Table 4. The averaged wave crest impact in one year (360 days).

Time	min
day	0–90	90–180	180–270	270–360	360–450	450–540	540–630
30	−0.0186	−0.0185	−0.0184	−0.0182	−0.0181	−0.0180	−0.0179
60	0.0052	0.0052	0.0051	0.0051	0.0051	0.0051	0.0050
90	0.0623	0.0621	0.0619	0.0617	0.0615	0.0614	0.0612
. . .	. . .	. . .	. . .	. . .	. . .	. . .	. . .
360	0.1306	0.1306	0.1306	0.1306	0.1306	0.1306	0.1306
Time	min
day	630–720	720–810	810–900	900–990	990–1080	1080–1170	1170–1260
30	−0.0178	−0.0178	−0.0177	−0.0176	−0.0175	−0.0175	−0.0174
60	0.0049	0.0048	0.0047	0.0046	0.0046	0.0046	0.0046
90	0.0610	0.0608	0.0606	0.0604	0.0602	0.0600	0.0598
. . .	. . .	. . .	. . .	. . .	. . .	. . .	. . .
360	0.1307	0.1618	0.1618	0.1618	0.1618	0.1618	0.1619
Time	min
day	1260–1350	1350–1440
30	−0.0173	−0.0172
60	0.0046	0.0046
90	0.0597	0.0595
. . .	. . .	. . .
360	0.1619	0.1619

.

We will employ the traditional forward time-centered space technique (23), and the Saulyev finite difference techniques (28), to approximate the model solution. The calculated results $L=100$ m are as shown in Figure 6.

The approximated solutions of the traditional forward time-centered space technique and Saulyev finite difference techniques give approximated solutions in

Table 5. Approximated shoreline evolution along one year by a traditional forward time-centered space technique.

Time (years)	Distance (m)
	0	20	40	60	80	100
1	7.3252	5.1761	4.1060	4.1060	5.1761	7.3252

and

Table 6. Approximated shoreline evolution along one year by Saulyev finite difference techniques.

Time (years)	Distance (m)
	0	20	40	60	80	100
1	7.3260	5.1764	4.1053	4.1060	5.1756	7.3238

.

6. Discussion

The effect of the wave crest from Equation (31) as shown in Table 4. The long-shore transport rates (D) are also measured on a monthly basis during the year. The long-shore transport rates (D) were obtained by using Equation (9). The amplitude of the long-shore transport rates ($Q_0$) was obtained by Equation (3), the density of the sediment (${\rho }_s$), the density of seawater ($\rho$), the porosity (n), the non-dimensional coefficient of the particle size function (K), the averaged berm height ($D_B$) and the closure depth ($D_C$), as shown in Table 1. The wave group velocity ($c_g$) and the wave height (H) for each month are seen in Table 2. The amplitude of the long-distance transport rate ($Q_0$) and the long-distance transport rate (D) for each month are simulated as shown in Table 3.

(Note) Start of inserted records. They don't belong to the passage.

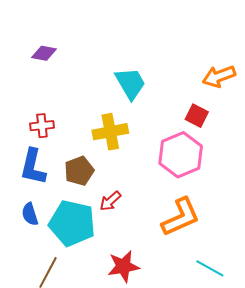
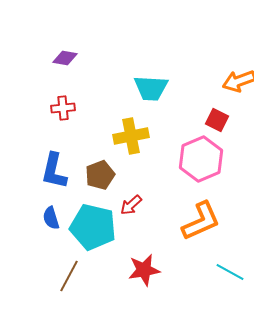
cyan trapezoid: (130, 83) -> (151, 88), turned 123
red cross: (42, 126) -> (63, 108), moved

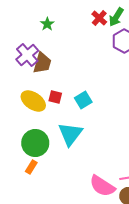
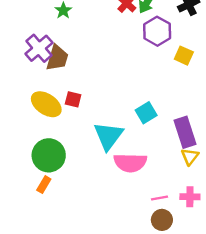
cyan square: (83, 100) -> (146, 113), moved
cyan triangle: (70, 134) -> (108, 136), moved
pink semicircle: (102, 186) -> (130, 163), moved, turned -32

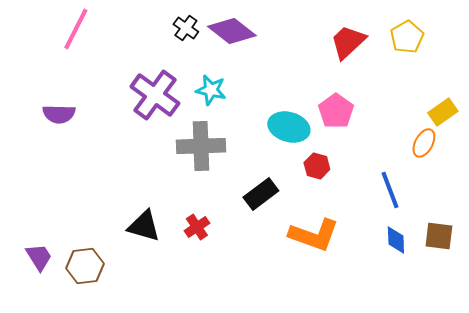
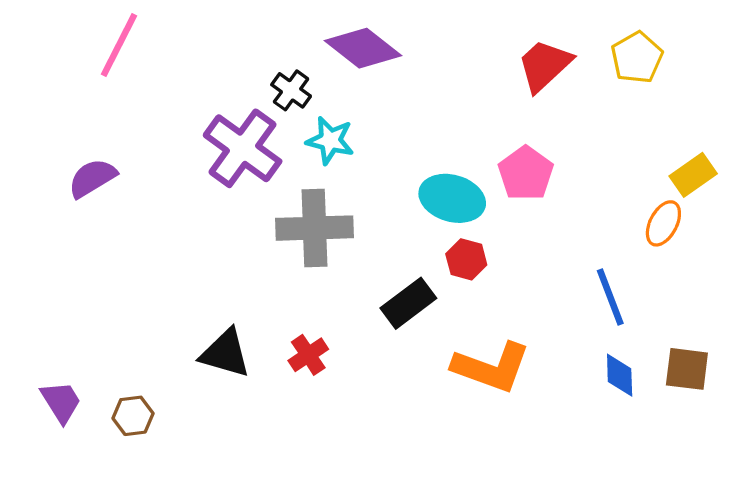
black cross: (186, 28) -> (291, 90), moved
purple semicircle: (59, 114) -> (92, 178), turned 148
red hexagon: (317, 166) -> (466, 259), moved
brown hexagon: (85, 266) -> (133, 416), size x0.7

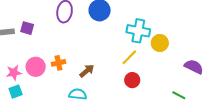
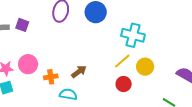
yellow circle: (160, 43) -> (145, 67), moved
orange cross: (59, 63) -> (51, 77), moved

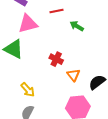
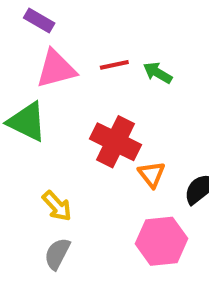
red line: (57, 11) -> (114, 65), moved
red cross: (56, 59) -> (115, 142), size x1.6

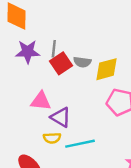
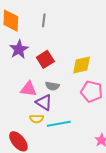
gray line: (54, 49) -> (44, 20), moved
purple star: (28, 52) -> (19, 49), turned -30
gray semicircle: (82, 62) -> (52, 86), moved

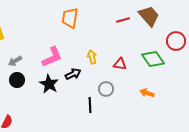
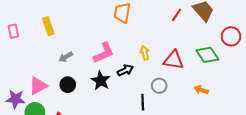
red line: (123, 20) -> (177, 15), turned -40
red triangle: (120, 64) -> (174, 60), size x1.5
black circle: (17, 80) -> (68, 85), moved

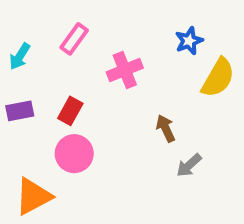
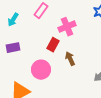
red rectangle: (70, 111) -> (53, 45), moved
brown arrow: (166, 128) -> (70, 59), moved

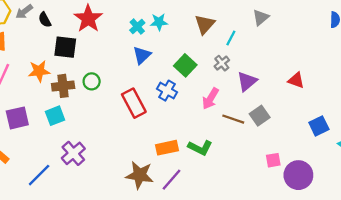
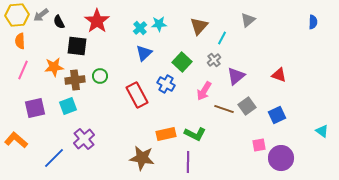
blue square: (319, 126) -> (277, 115), moved
purple line: (172, 180) -> (188, 162), moved, turned -40

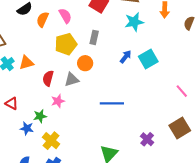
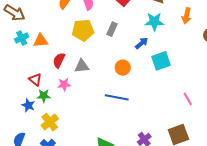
blue arrow: (126, 57) -> (142, 43), moved
orange circle: (85, 63) -> (123, 68), moved
red triangle: (12, 103) -> (35, 79), moved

The evolution of the coastline in each year is predicted by the use of a traditional forward time-centered space technique and Saulyev finite difference techniques, as seen in Table 5 and Table 6 and Figure 3. The distance from the most distant shoreline evolution is 7.32 m. The shortest distance from the shoreline evolution is 3.96 m. The calculated shoreline evolution of the two numerical techniques is closed.

7. Conclusions

In this research, we presented a one-dimensional mathematical model of shoreline evolution, and the parameters that affect this model are presented monthly over one year. The wave crest impact model was used to estimate the nonuniform breaking wave crest impact at the time it was considered. The evolution of the shoreline in areas where groins are installed on both sides was focused on. The initial and boundary conditions were defined by the groins on both sides. We then used the traditional forward time-centered space technique and Saulyev finite difference techniques to estimate the monthly evolution of the shoreline for each year. The traditional forward time-centered space technique provides a more accurate measurement than the Saulyev finite difference techniques. However, if any time increment cases are chosen, the traditional forward time-centered space technique is not capable of estimating the solution—see also [26]. Fortunately, the solution can always be estimated by the Saulyev finite difference techniques. The approximate effects of the shoreline evolution where consistent with the nonuniform breaking wave crest impact by the wave crest impact model and the installation properties of the beach groins.